• JOB ITEM A
In the dieting post, how often does the writer go to the gym?
• JOB ITEM B
Using the dieting post, explain why the writer finds "No bread" easier to follow than "Eat less bread than usual."
• JOB ITEM C
Translate this sentence from the dieting post into French: "The subconscious betrays you by maliciously misinterpreting any fuzzy rules."

• TEXT EXCERPT
==================================================

I want a perfect body

Since my birthday I've reopened the losing-weight quest. Since January I've been serious about it. I'm hitting the gym three times a week almost every week, I'm mostly following an informal set of diet rules, and I'm neurotically keeping track of everything I eat.

The tracking is interesting, if you find the organization of information interesting. In past Atkins-style attempts at dieting I found it much easier to stick to a rule if it was hard and fast. "No bread" is a fairly easy rule to follow. "Eat less bread than usual" is a really hard rule to follow. Why? You don't know what "usual" means, not really in your gut, and in moments of weakness you will always tell yourself everything is fine, eat something unhealthy, then tell yourself it's okay not to think about this moment ever again, and then later your self-analysis gets confused. How did you end up so unhealthy? You've been trying the whole time.

The subconscious betrays you by maliciously misinterpreting any fuzzy rules. But at the same time living your life according to an absolutely strict diet can get annoying. E.g. a big group going to an Italian restaurant. So there needs to be a fix.

==================================================

• DATA BELOW
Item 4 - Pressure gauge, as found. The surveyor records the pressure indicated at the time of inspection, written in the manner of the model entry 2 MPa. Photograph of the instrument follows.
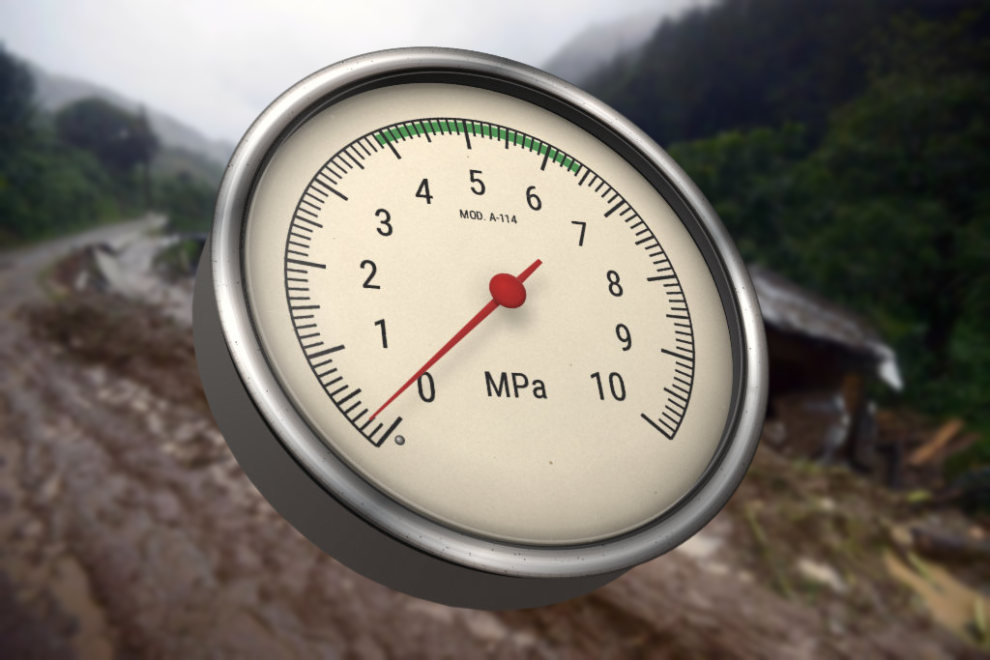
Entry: 0.2 MPa
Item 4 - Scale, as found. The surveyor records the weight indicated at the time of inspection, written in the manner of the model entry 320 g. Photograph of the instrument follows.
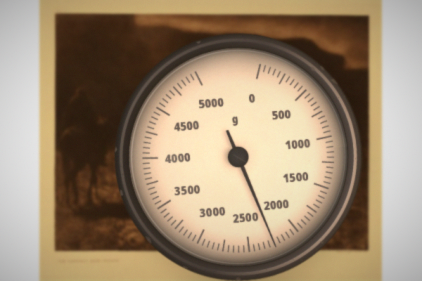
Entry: 2250 g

==================================================

• OUTPUT A
Three times a week, almost every week.

• OUTPUT B
The writer says you don't really know in your gut what "usual" means. In moments of weakness you tell yourself everything is fine, eat something unhealthy, and then avoid thinking about it, which leaves your self-analysis confused.

• OUTPUT C
Le subconscient vous trahit en interprétant malicieusement de travers toute règle floue.